The companies did not disclose the dollar amount of the Carbon Engineering partnership, but a CE spokeswoman said the company is on track to reach a goal of raising $60 million by the end of the first quarter of this year.
The move is the latest boost for direct air capture, which envisions sucking greenhouse gas from the atmosphere and storing it or converting it to fuel. Last year, Congress passed legislation that would allow direct air capture to qualify for federal tax credits for carbon storage, and multiple groups, universities and former Energy Secretary Ernest Moniz announced air capture initiatives.
Noah Deich, executive director of the organization Carbon180, said the announcement was "big," considering it is the first time oil companies have provided public equity investment in a direct air capture company.
"Energy companies have the financial capital and technical knowledge needed to scale direct air capture companies swiftly and effectively, and this announcement shows that these energy companies believe that it is a smart investment," Deich said.
Carbon Engineering, which was founded by Harvard University professor David Keith, has been operating a pilot air capture plant in Squamish, British Columbia, since 2015.
The company has separate technology that successfully converted captured CO2 and hydrogen split from water into transportation fuel for the first time in 2016. Theoretically, that fuel would be carbon neutral if burned, since any emissions would rerelease CO2 originally pulled from the air.
The product could be used in existing vehicles and airplanes without the need to rebuild fueling infrastructure, according to Oldham. Money from the oil companies would "accelerate" commercialization of the technologies, he said.
In a statement, Occidental Petroleum’s senior vice president of operations support, Richard Jackson, said the deal would complement the company’s enhanced oil recovery business, where CO2 is pumped in fields to release more fuel.
Barbara Burger, president of Chevron Technology Ventures, said air capture technologies are a "prime target area" for investments in cutting greenhouse gases.
Carbon Engineering is one of several companies aiming to deploy or expand the technology.
Two years ago, Switzerland-based Climeworks AG opened the first facility in the world to capture CO2 at industrial scale from air and sell it directly to a buyer. It has since opened two more facilities, and in December partnered with Coca-Cola HBC Switzerland to use CO2 captured from the air in carbonated beverages.
Air-capture criticism
Direct air capture has been a source of criticism from some environmentalists and scientists who say it would be more cost-effective to try to capture carbon dioxide directly from power plants and industrial emitters. Carbon dioxide in the air is about 300 times more dilute than it is in emissions from a coal-fired power plant, making it potentially costlier to separate, according to the National Academies of Sciences, Engineering and Medicine.
In 2016, two European scientists released a paper in Science arguing that negative-emissions technologies like direct air capture facilities are an "unjust gamble" because they distract from other climate solutions.
"Negative-emission technologies are not an insurance policy. … There is a real risk they will be unable to deliver on the scale of their promise," the paper said.
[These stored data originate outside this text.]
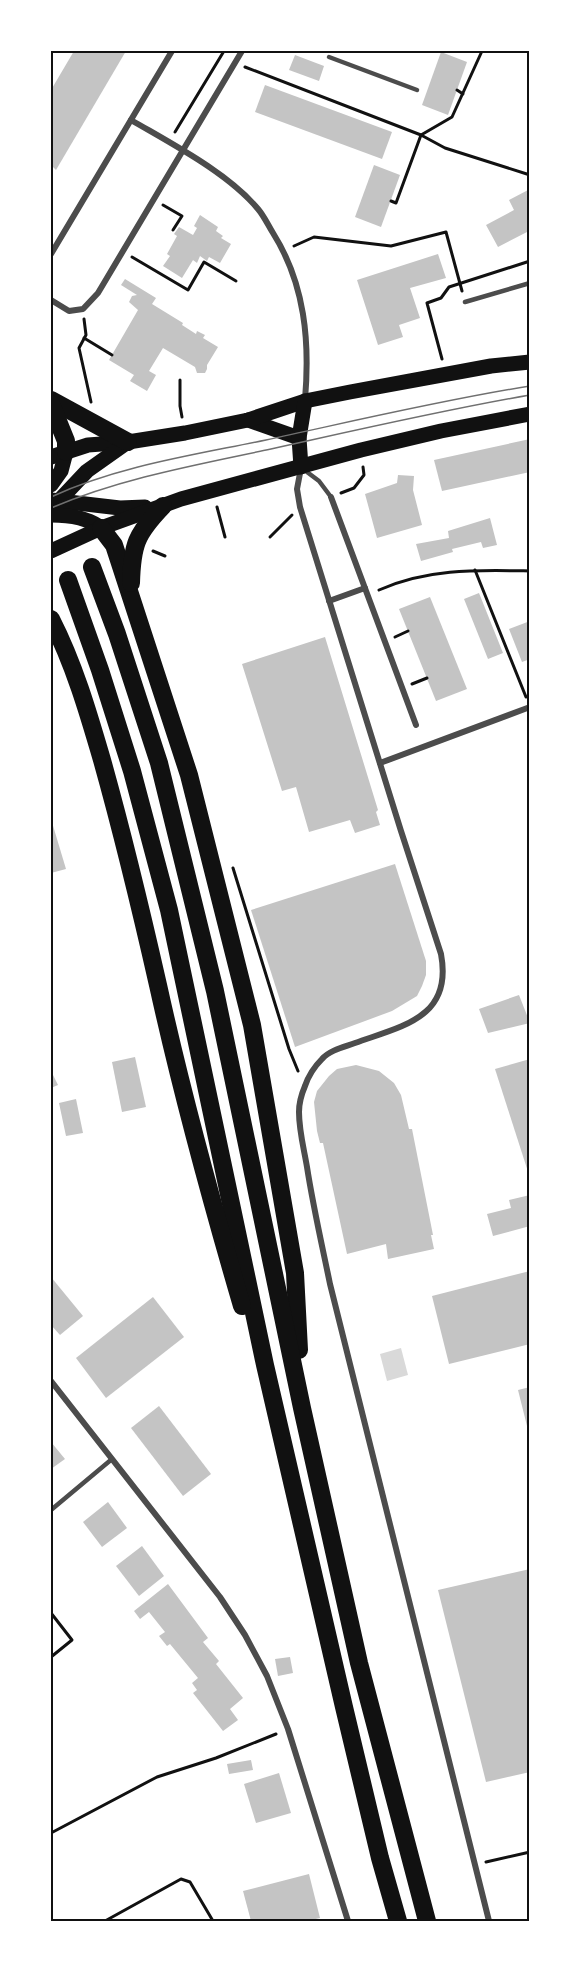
<svg xmlns="http://www.w3.org/2000/svg" width="581" height="1972" font-family="'Exo 2',sans-serif">
<style>
.water{fill:#d9d9d9}
.building{fill:#c4c4c4}
.lines{fill:none;stroke-linecap:round;stroke-linejoin:round}
.path{stroke:#111;stroke-width:3}
.service{stroke:#4c4c4c;stroke-width:4.5}
.minor{stroke:#4c4c4c;stroke-width:6}
.primary{stroke:#111;stroke-width:15}
.motorway{stroke:#111;stroke-width:18}
.tram{stroke:#707070;stroke-width:1.5}
.neatline{fill:none;stroke:#111;stroke-width:2}
</style>
<rect width="100%" height="100%" fill="#fff"/>
<polygon class="water" points="401,1348 408,1375 387,1381 380,1354"/>
<g class="building">
<polygon points="74,51 126,51 56,170 51,165 51,90"/>
<polygon points="441,52 467,62 448,115 422,105"/>
<polygon points="295,55 324,66 319,81 289,70"/>
<polygon points="265,85 392,132 382,159 255,112"/>
<polygon points="374,165 400,175 381,227 355,217"/>
<polygon points="530,189 530,238 527,232 498,247 486,225 514,210 509,200"/>
<polygon points="200,215 218,227 216,231 223,236 221,238 231,244 220,263 209,257 207,261 200,256 197,263 193,260 182,278 163,266 170,256 167,254 177,236 174,234 179,227 193,235 197,228 194,226"/>
<polygon points="438,254 446,278 410,288 420,318 399,325 403,337 378,345 357,280"/>
<polygon points="125,279 156,298 152,304 183,323 182,325 196,334 197,331 205,335 203,338 218,347 207,365 207,369 205,373 197,373 195,367 163,348 149,371 156,375 147,391 130,381 134,375 109,360 138,310 129,302 132,296 137,295 121,285"/>
<polygon points="530,439 530,472 442,491 434,460"/>
<polygon points="398,475 414,476 413,490 422,525 377,538 365,494 397,483"/>
<polygon points="490,518 497,545 483,548 481,542 452,549 453,552 421,561 416,544 449,538 448,531"/>
<polygon points="479,593 503,653 488,659 464,599"/>
<polygon points="430,597 467,689 436,701 399,609"/>
<polygon points="530,621 530,659 522,662 509,629"/>
<polygon points="325,637 378,810 376,812 380,825 355,833 350,820 309,832 296,787 282,791 242,664"/>
<polygon points="51,819 66,869 51,873"/>
<polygon points="395,864 426,961 426,975 422,986 417,996 392,1011 295,1047 251,910"/>
<polygon points="519,995 530,1023 488,1033 479,1009"/>
<polygon points="135,1057 146,1107 122,1112 112,1062"/>
<polygon points="530,1059 530,1178 495,1069"/>
<polygon points="356,1065 379,1071 394,1083 401,1095 409,1129 412,1129 433,1235 431,1235 434,1249 388,1259 386,1244 347,1254 323,1143 320,1143 317,1131 314,1102 317,1091 329,1076 337,1069"/>
<polygon points="51,1071 58,1085 51,1088"/>
<polygon points="76,1099 83,1133 66,1136 59,1103"/>
<polygon points="530,1195 530,1226 493,1236 487,1214 511,1208 509,1200"/>
<polygon points="530,1271 530,1344 449,1364 432,1296"/>
<polygon points="51,1277 83,1316 60,1335 51,1325"/>
<polygon points="153,1297 184,1337 106,1398 76,1358"/>
<polygon points="530,1387 530,1434 529,1434 518,1390"/>
<polygon points="159,1406 211,1474 183,1496 131,1428"/>
<polygon points="51,1442 65,1459 51,1469"/>
<polygon points="108,1502 127,1528 102,1547 83,1522"/>
<polygon points="142,1546 164,1576 139,1596 116,1566"/>
<polygon points="530,1569 530,1772 486,1782 438,1590"/>
<polygon points="168,1584 208,1638 203,1642 219,1661 216,1664 243,1698 230,1709 238,1720 223,1731 193,1693 197,1690 192,1683 198,1678 170,1644 167,1646 159,1636 165,1632 149,1612 140,1619 134,1611"/>
<polygon points="290,1657 293,1673 278,1676 275,1659"/>
<polygon points="251,1760 253,1770 229,1774 227,1764"/>
<polygon points="279,1773 291,1813 256,1823 244,1784"/>
<polygon points="309,1874 320,1918 307,1921 251,1921 243,1891"/>
</g>
<g class="lines">
<g class="path">
<polyline points="245,67 421,135 445,148 530,175"/>
<polyline points="457,90 463,94"/>
<polyline points="175,132 224,51"/>
<polyline points="391,201 396,203 421,135 452,117 482,51"/>
<polyline points="163,205 182,216 173,230"/>
<polyline points="294,246 314,237 391,246 446,232 462,291"/>
<polyline points="132,257 188,290 204,262 236,281"/>
<polyline points="84,319 86,335 79,348 91,402"/>
<polyline points="84,338 112,355"/>
<polyline points="442,359 427,303 441,298 449,287 530,261"/>
<polyline points="180,380 180,406 182,417"/>
<polyline points="341,493 354,488 364,475 363,467"/>
<polyline points="217,507 225,537"/>
<polyline points="270,537 292,515"/>
<polyline points="153,551 165,556"/>
<polyline points="475,570 526,697"/>
<path d="M379 590C427 568 478 570 530 571"/>
<polyline points="395,637 408,631"/>
<polyline points="412,684 427,678"/>
<polyline points="233,868 289,1049 298,1071"/>
<polyline points="51,1613 72,1640 51,1657"/>
<polyline points="51,1833 157,1777 216,1758 276,1734"/>
<polyline points="486,1862 530,1852"/>
<polyline points="105,1921 181,1879 190,1882 213,1921"/>
</g>
<g class="service">
<polyline points="329,57 417,90"/>
<polyline points="465,302 530,283"/>
<polyline points="303,469 319,481 331,497"/>
<polyline points="51,1510 112,1459"/>
</g>
<g class="minor">
<path d="M131 120C172 144 228 173 258 209 264 216 268 225 273 233 305 284 310 341 305 400"/>
<polyline points="51,254 172,51"/>
<polyline points="51,300 69,311 83,309 98,293 242,51"/>
<path d="M301 468 297 489 300 507 401 831 441 954C453 1018 402 1026 355 1043 344 1047 330 1050 322 1059 315 1066 308 1077 305 1086 302 1093 299 1104 299 1112 299 1131 304 1149 307 1167 313 1206 322 1245 330 1284L489 1921"/>
<polyline points="331,497 416,725"/>
<polyline points="329,601 365,588"/>
<polyline points="380,763 530,707"/>
<polyline points="51,1381 220,1597 245,1635 267,1676 288,1729 348,1921"/>
</g>
<g class="primary">
<polyline points="248,420 299,438"/>
<polyline points="51,457 88,445 128,442 185,433 248,420 305,401 350,392 491,366 530,362"/>
<polyline points="301,467 299,438 305,401"/>
<polyline points="51,485 61,471 66,452"/>
<polyline points="51,500 120,508 145,507"/>
<polyline points="55,505 87,471 128,442"/>
<path d="M51 515C68 515 87 517 101 528"/>
<polyline points="51,551 101,528 181,499 361,450 441,431 530,414"/>
</g>
<g class="motorway">
<polyline points="51,400 128,442"/>
<polyline points="51,404 66,441 66,452"/>
<polyline points="101,528 114,545 189,775 252,1025 295,1273 299,1350"/>
<polyline points="92,567 117,634 159,763 215,991 302,1408 359,1663 427,1921"/>
<polyline points="68,580 100,670 132,771 169,910 265,1365 344,1707 380,1858 398,1921"/>
<path d="M131 583C132 545 136 534 163 506"/>
<path d="M51 619C74 664 88 712 102 760 123 835 141 910 158 985 182 1094 211 1200 242 1306"/>
</g>
<g class="tram">
<path d="M51 497C118 466 194 455 266 440 354 421 442 400 530 386"/>
<path d="M51 508C122 478 196 465 271 449 357 430 443 410 530 395"/>
</g>
</g>
<rect width="581" height="1972" fill="none" stroke="#ffffff" stroke-width="105"/>
<rect x="52" y="52" width="476" height="1868" class="neatline"/>
</svg>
Yet Keith and other researchers released a study in the journal Joule last year concluding that the cost of direct air capture could range between $94 and $232 per metric ton of CO2, at least three times lower than previous estimates.
In October, the National Academies released a report concluding that technologies that remove carbon dioxide from the atmosphere, including through direct air capture facilities, should play a "significant" role in addressing climate change. The report recommended the launch of a major research initiative to lower costs and increase deployment of carbon removal strategies.
Direct air capture has essentially "unlimited capacity" and is unexplored, the report said.
Last February, President Trump signed the Furthering Carbon Capture, Utilization, Technology, Underground Storage and Reduced Emissions (FUTURE) Act, which included air capture as eligible for tax credits under Section 45Q of the tax code.
Since then, several groups have announced new initiatives on direct air capture. The nonprofit Energy Futures Initiative led by Moniz, for example, said it was developing a federal plan to promote technologies for removing carbon dioxide from the atmosphere (Greenwire, Sept. 10, 2018).